Look through the data below and extract, unchanged, the lines from the one that contains "hfov_deg: 67.3" to the one that contains "f_number: 1.6", both included.

- - - - -

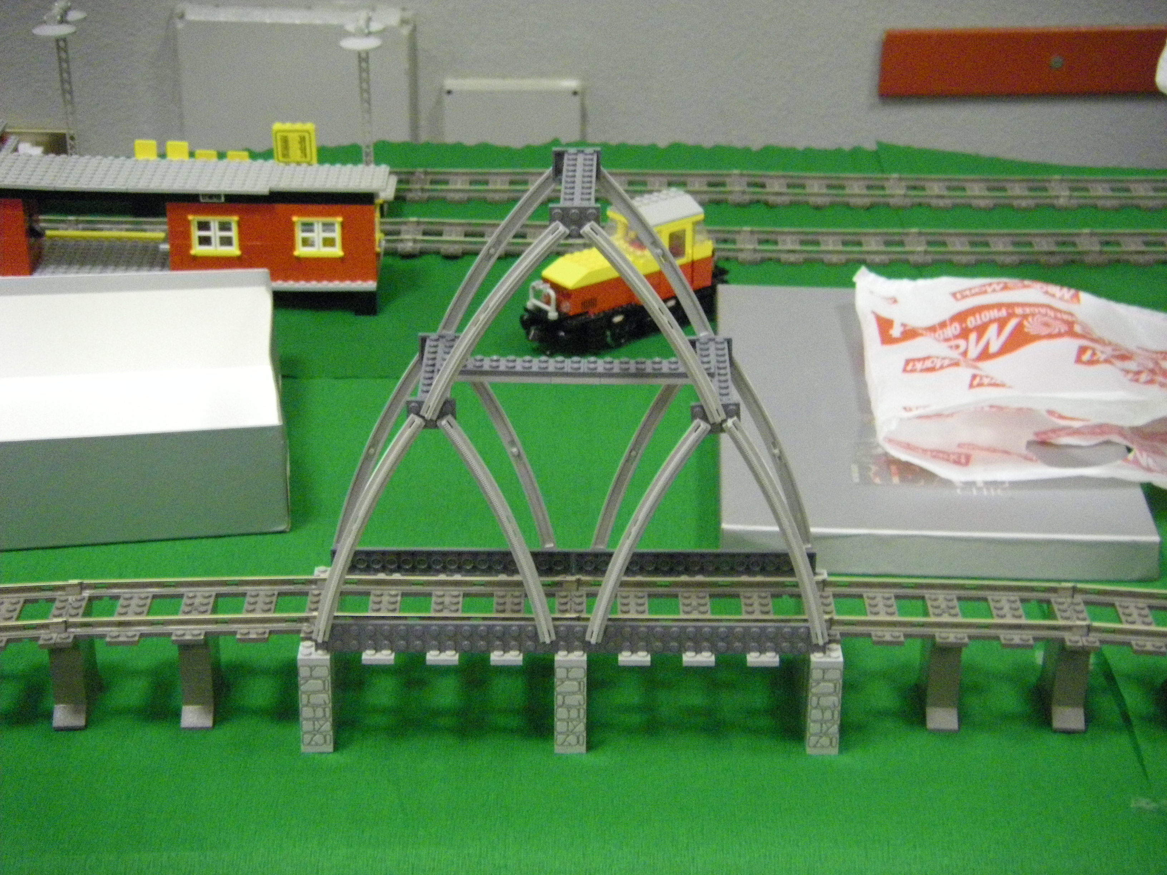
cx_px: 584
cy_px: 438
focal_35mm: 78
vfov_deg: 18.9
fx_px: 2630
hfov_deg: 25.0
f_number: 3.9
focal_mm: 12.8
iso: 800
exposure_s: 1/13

- - - - -

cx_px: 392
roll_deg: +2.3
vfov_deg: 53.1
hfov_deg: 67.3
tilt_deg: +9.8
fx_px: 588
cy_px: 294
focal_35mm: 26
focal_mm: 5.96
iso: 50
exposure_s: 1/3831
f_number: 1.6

- - - - -

• Exercise solution
hfov_deg: 67.3
tilt_deg: +9.8
fx_px: 588
cy_px: 294
focal_35mm: 26
focal_mm: 5.96
iso: 50
exposure_s: 1/3831
f_number: 1.6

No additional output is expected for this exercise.